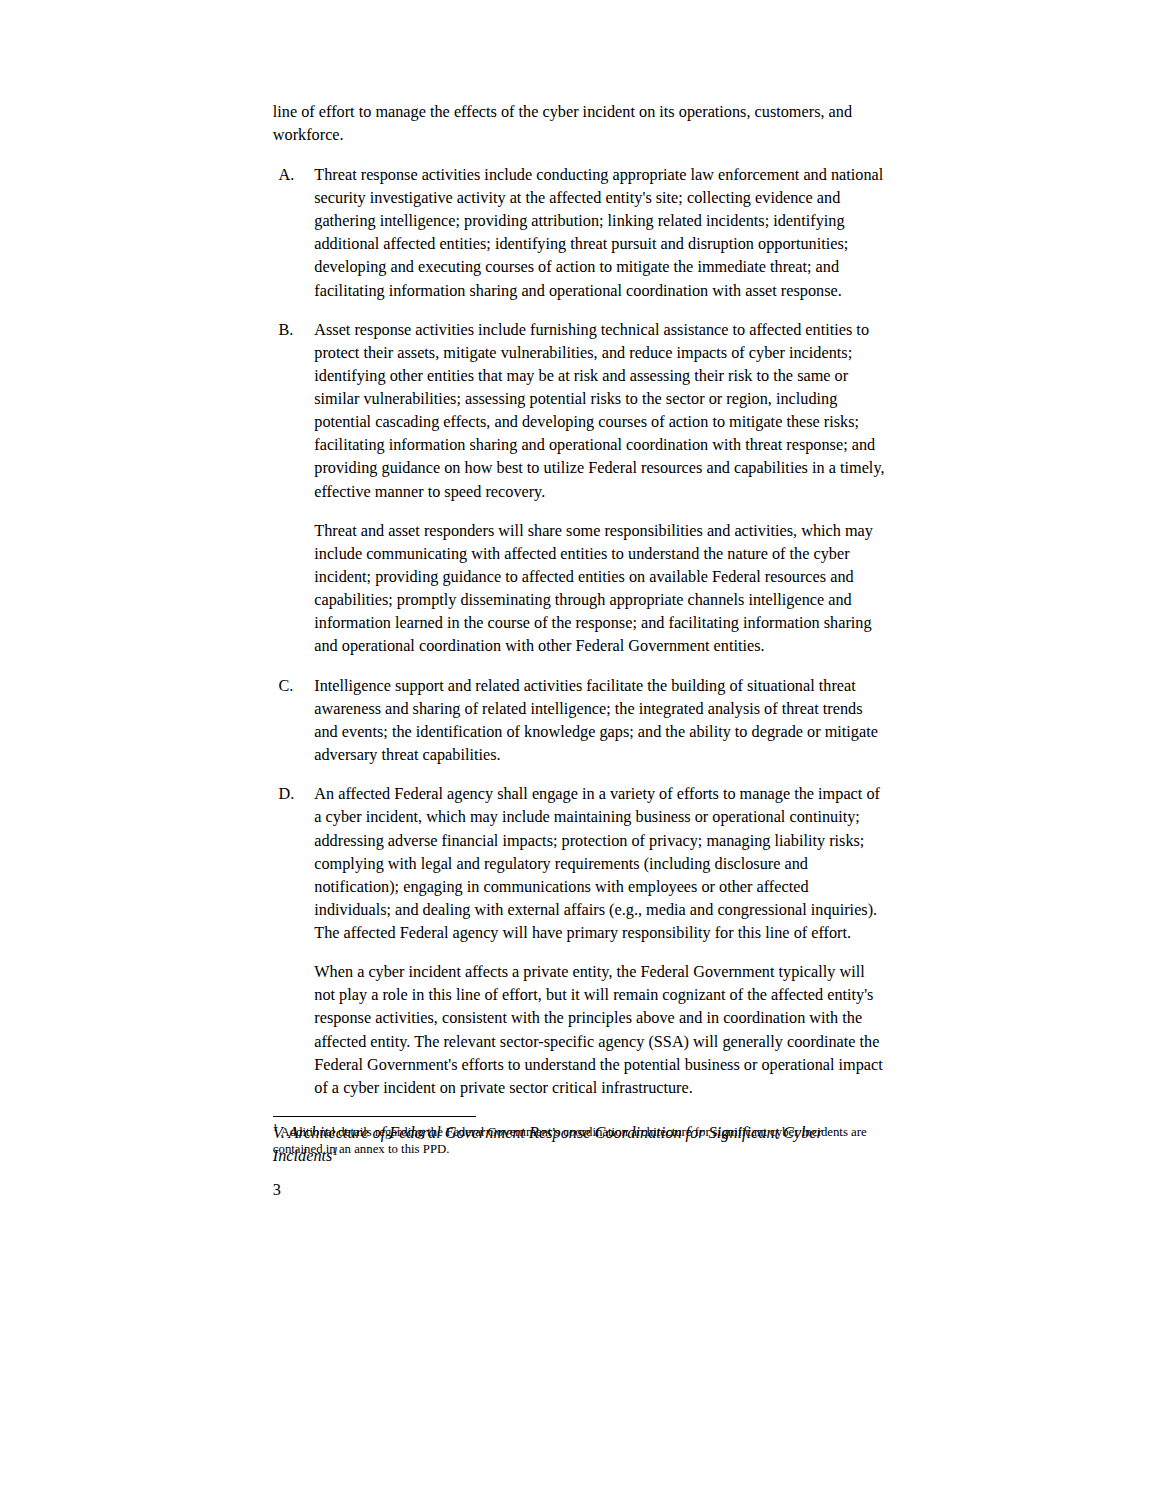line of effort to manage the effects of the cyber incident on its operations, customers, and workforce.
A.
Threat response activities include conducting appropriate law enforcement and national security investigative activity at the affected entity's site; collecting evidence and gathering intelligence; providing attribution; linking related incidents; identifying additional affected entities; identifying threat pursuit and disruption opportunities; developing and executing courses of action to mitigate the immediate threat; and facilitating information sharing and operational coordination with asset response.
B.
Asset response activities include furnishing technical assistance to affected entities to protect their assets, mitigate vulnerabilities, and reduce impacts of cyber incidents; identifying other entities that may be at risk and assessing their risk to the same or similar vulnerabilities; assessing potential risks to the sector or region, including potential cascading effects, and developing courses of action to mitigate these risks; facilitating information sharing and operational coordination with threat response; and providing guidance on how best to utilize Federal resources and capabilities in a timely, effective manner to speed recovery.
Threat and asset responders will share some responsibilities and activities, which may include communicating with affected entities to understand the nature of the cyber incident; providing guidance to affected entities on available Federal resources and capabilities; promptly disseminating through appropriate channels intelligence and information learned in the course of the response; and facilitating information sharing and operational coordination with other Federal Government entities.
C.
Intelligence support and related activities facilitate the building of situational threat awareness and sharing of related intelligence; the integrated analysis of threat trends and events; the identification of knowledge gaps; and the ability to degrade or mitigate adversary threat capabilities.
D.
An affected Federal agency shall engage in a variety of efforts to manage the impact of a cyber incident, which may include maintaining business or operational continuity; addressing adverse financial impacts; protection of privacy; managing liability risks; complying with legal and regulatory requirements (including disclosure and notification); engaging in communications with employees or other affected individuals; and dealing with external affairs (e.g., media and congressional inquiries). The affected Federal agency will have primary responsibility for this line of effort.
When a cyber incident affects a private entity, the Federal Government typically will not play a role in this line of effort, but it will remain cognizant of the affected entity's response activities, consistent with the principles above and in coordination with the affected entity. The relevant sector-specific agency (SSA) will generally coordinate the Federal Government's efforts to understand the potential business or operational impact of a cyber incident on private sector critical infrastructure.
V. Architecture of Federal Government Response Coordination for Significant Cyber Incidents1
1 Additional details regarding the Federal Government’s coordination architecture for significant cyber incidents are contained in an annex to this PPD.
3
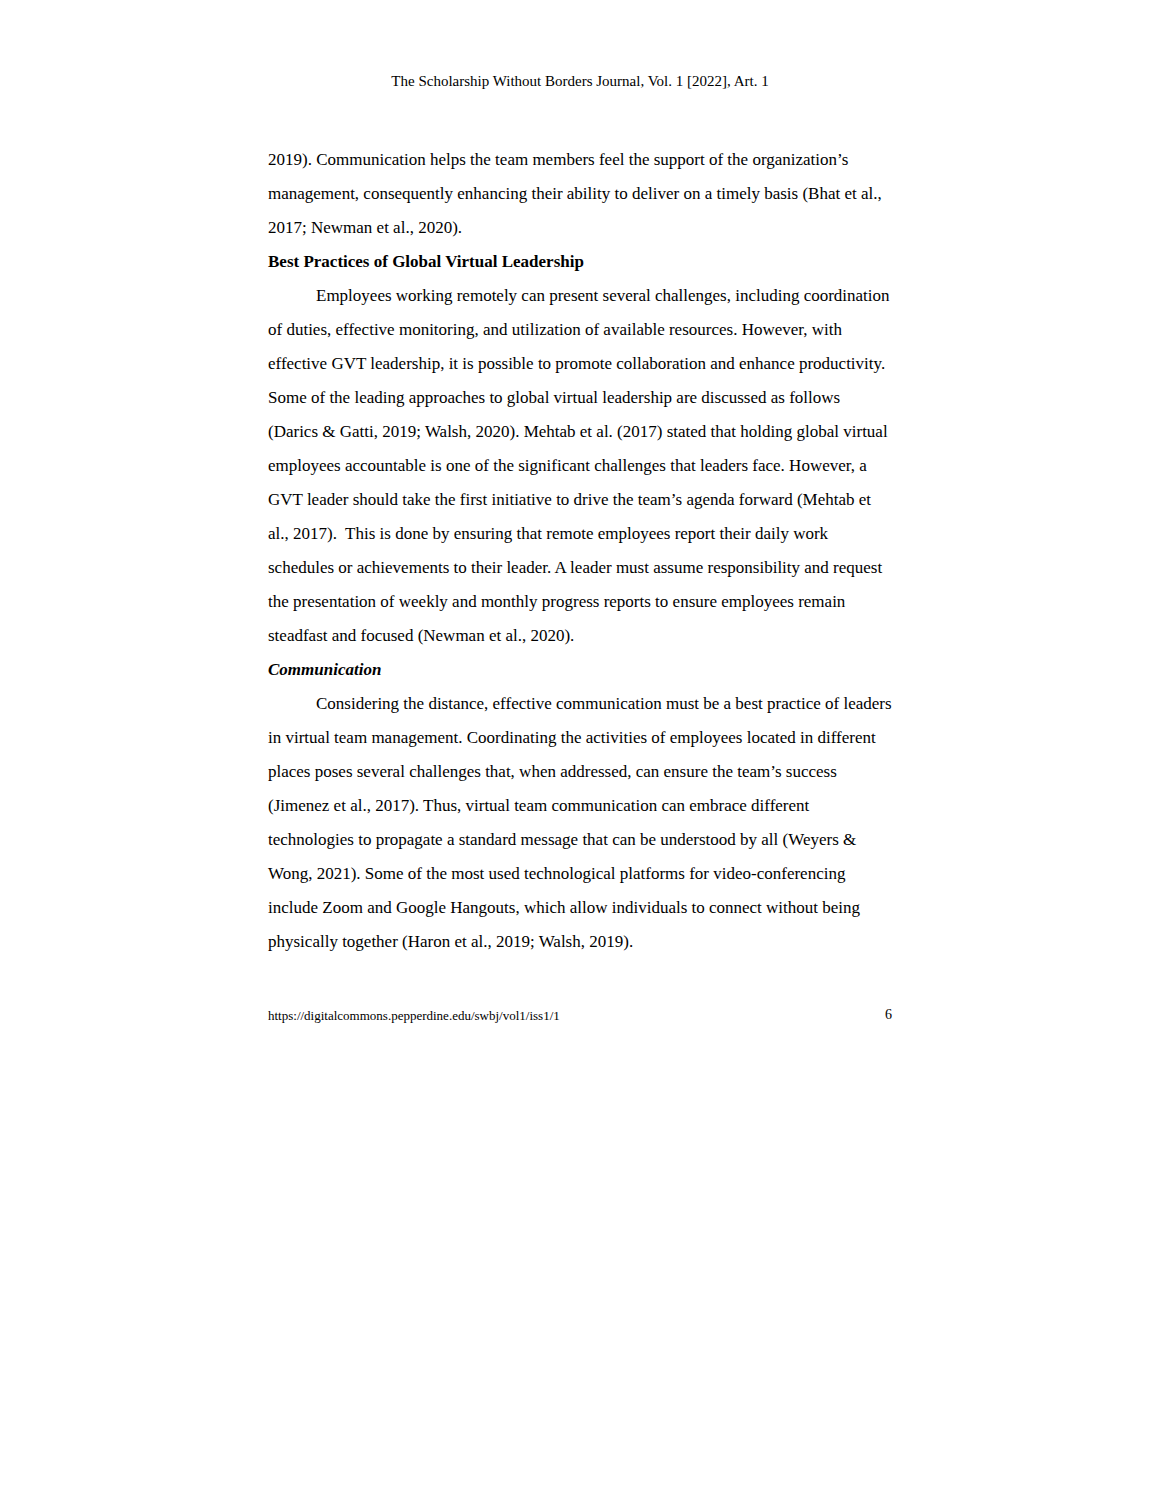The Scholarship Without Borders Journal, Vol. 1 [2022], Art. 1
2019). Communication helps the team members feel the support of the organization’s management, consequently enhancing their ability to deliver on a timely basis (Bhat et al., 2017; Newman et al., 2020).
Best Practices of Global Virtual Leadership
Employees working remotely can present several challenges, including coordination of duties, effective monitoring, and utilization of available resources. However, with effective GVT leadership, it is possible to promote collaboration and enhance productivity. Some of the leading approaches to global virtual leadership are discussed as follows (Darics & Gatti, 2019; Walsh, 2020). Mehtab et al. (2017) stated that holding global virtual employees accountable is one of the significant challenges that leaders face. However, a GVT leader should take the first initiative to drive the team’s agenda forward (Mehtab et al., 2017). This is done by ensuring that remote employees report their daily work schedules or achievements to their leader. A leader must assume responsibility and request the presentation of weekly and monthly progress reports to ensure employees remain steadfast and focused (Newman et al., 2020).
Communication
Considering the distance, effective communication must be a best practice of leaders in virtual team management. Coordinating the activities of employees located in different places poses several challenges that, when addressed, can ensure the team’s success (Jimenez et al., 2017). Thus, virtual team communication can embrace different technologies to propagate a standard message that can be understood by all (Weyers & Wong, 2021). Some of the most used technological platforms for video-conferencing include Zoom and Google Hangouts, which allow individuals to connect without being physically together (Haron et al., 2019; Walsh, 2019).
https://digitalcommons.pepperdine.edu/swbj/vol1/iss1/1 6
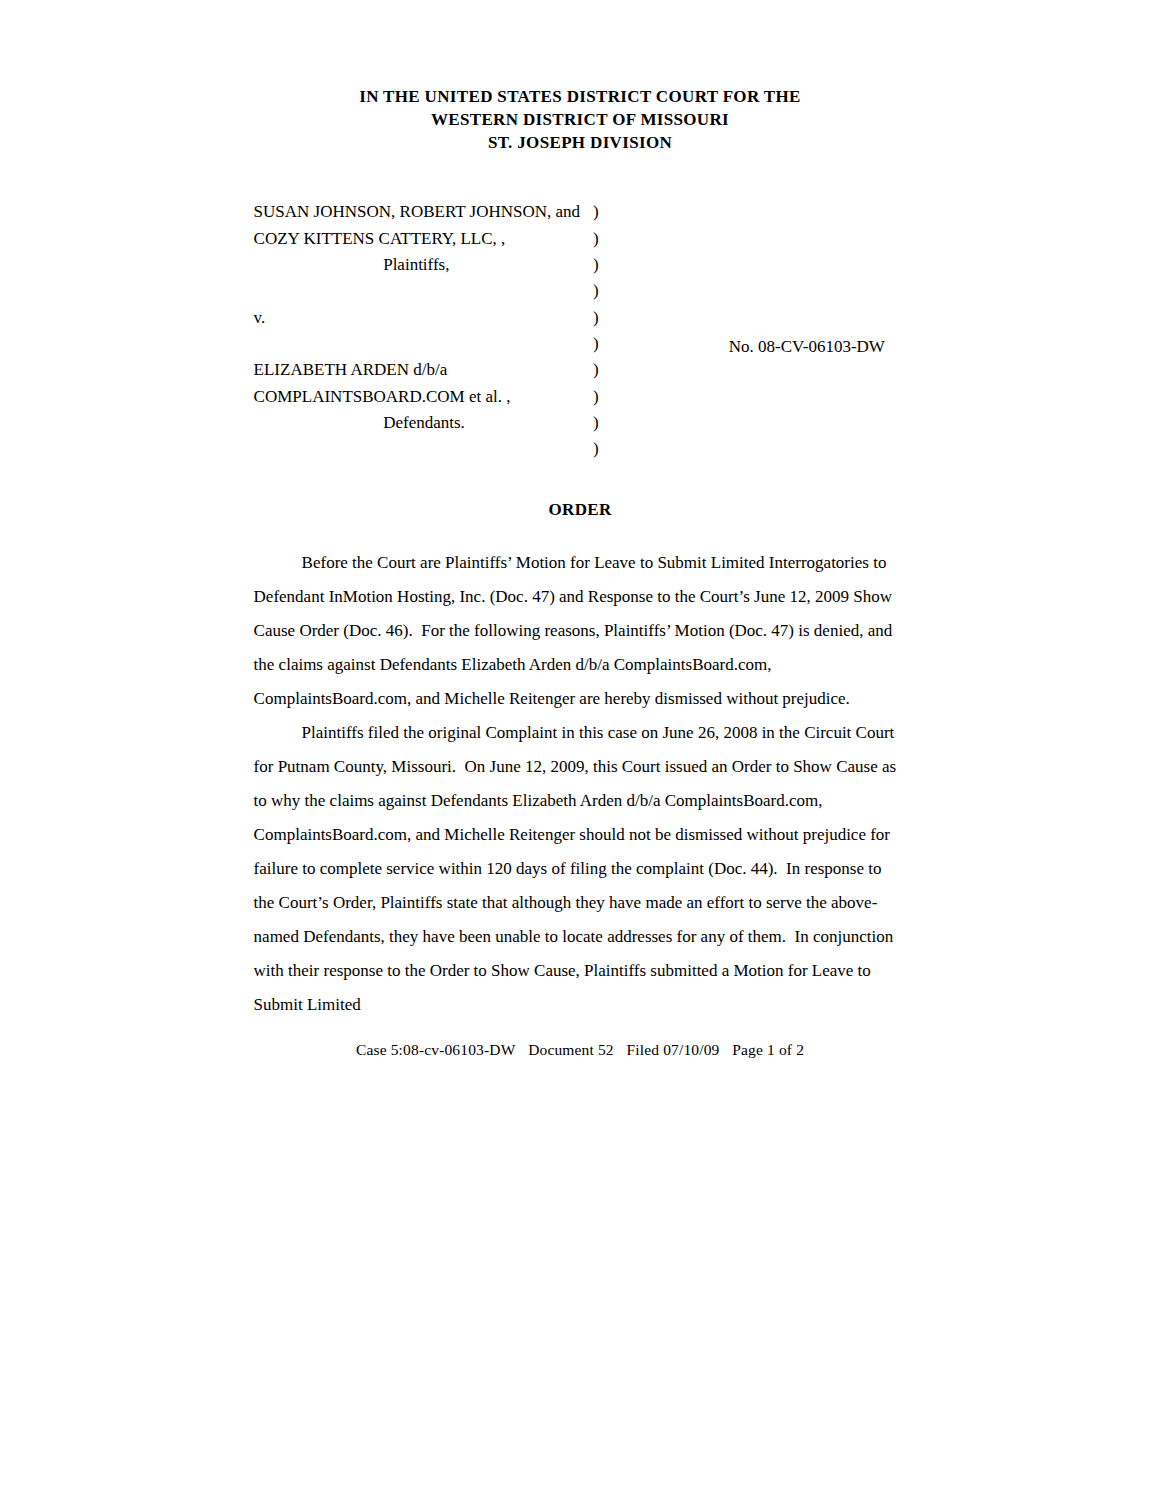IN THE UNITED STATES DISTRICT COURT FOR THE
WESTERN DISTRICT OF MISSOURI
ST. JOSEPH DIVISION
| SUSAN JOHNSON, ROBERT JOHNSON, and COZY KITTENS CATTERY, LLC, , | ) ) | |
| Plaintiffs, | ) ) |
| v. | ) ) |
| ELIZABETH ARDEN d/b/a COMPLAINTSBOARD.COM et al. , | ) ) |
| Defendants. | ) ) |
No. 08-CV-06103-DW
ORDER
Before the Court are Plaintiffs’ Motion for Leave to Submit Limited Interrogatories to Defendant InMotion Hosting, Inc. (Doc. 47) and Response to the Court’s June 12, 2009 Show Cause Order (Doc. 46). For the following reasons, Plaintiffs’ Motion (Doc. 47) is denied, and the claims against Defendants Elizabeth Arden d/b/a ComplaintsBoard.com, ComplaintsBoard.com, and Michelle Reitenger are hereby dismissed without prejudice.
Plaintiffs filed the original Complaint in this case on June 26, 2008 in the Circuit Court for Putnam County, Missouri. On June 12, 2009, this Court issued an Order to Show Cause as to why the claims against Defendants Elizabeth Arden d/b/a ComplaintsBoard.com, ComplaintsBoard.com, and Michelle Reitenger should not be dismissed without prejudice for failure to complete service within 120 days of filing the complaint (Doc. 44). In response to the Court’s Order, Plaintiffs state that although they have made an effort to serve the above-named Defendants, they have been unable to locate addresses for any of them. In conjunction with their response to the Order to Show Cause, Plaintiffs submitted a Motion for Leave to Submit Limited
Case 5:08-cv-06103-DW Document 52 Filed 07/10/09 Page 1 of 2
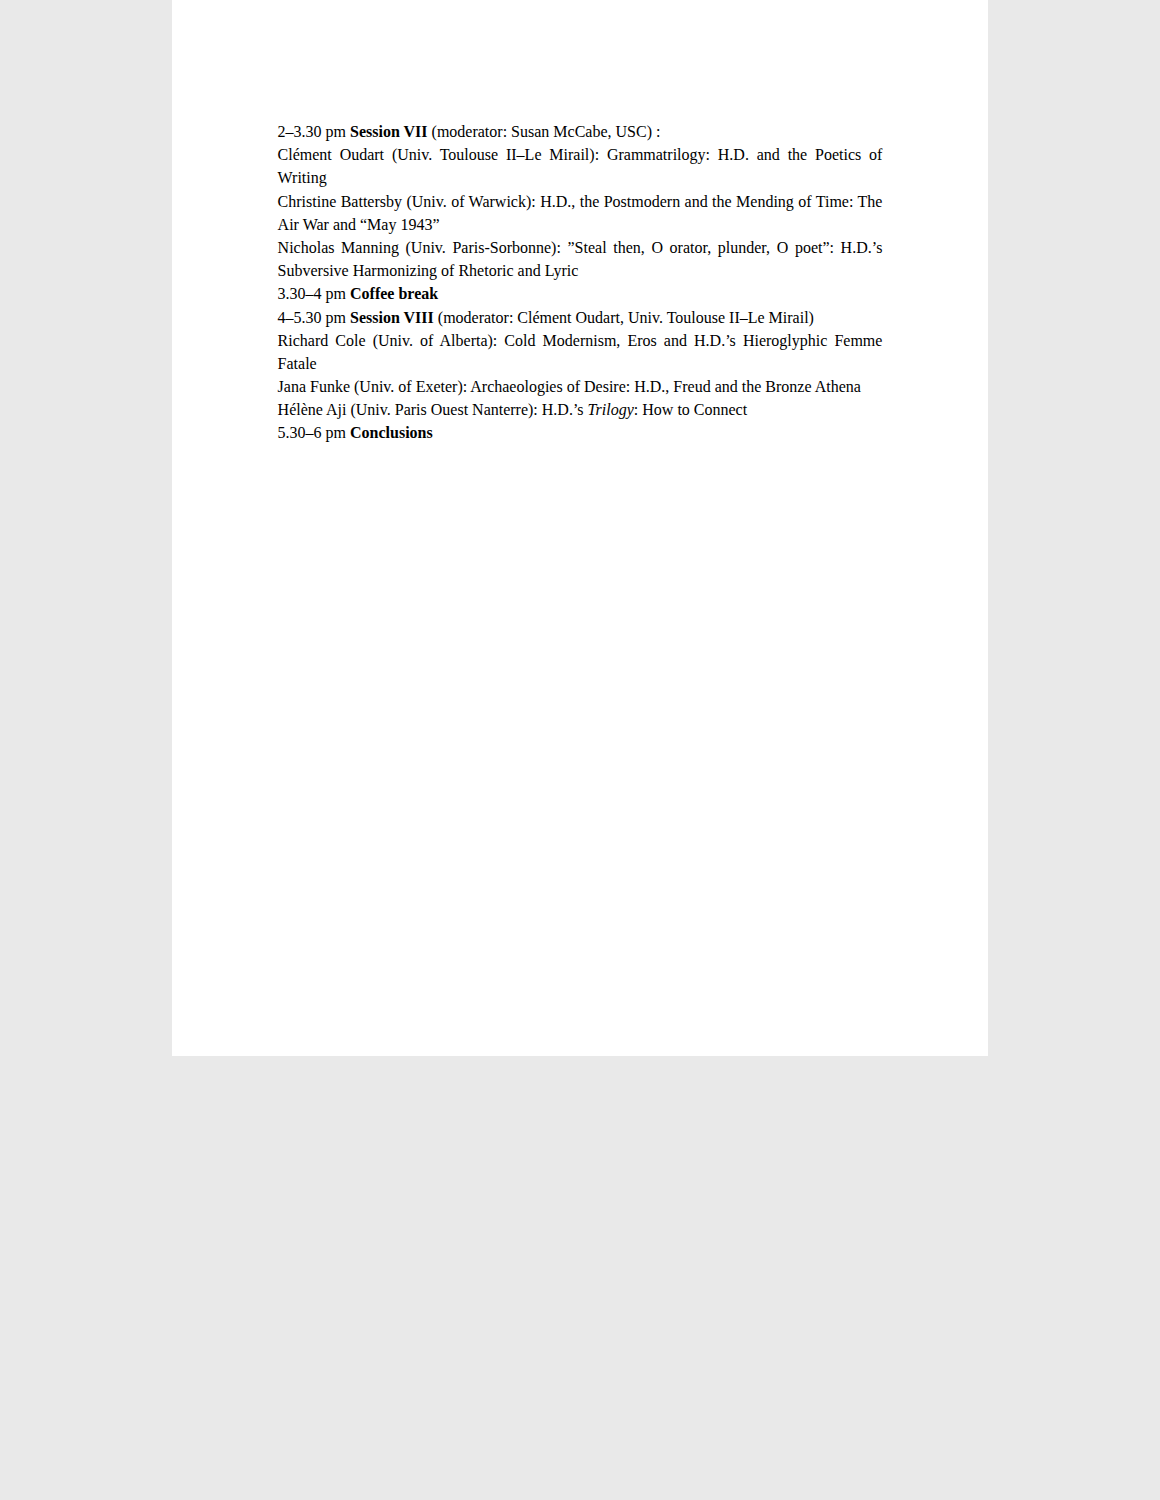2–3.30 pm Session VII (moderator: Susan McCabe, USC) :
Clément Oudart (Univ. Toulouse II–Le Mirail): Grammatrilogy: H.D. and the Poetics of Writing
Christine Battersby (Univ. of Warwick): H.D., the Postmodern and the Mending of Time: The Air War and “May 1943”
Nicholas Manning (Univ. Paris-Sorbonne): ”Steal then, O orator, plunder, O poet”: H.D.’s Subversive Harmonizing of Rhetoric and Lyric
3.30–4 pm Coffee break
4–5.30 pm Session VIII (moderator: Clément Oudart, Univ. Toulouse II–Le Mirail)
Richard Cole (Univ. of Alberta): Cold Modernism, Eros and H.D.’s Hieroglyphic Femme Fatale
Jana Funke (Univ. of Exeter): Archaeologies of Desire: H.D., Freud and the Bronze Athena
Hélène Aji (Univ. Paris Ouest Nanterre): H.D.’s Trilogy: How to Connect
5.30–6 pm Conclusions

- [Task prompt]:
Copy out the range of lines above starting at the line with "Defendants. | ) ) |" and ending at the line with "Before the Court", exactly and including both.

- [Worked solution]:
| Defendants. | ) ) |
No. 08-CV-06103-DW
ORDER
Before the Court are Plaintiffs’ Motion for Leave to Submit Limited Interrogatories to Defendant InMotion Hosting, Inc. (Doc. 47) and Response to the Court’s June 12, 2009 Show Cause Order (Doc. 46). For the following reasons, Plaintiffs’ Motion (Doc. 47) is denied, and the claims against Defendants Elizabeth Arden d/b/a ComplaintsBoard.com, ComplaintsBoard.com, and Michelle Reitenger are hereby dismissed without prejudice.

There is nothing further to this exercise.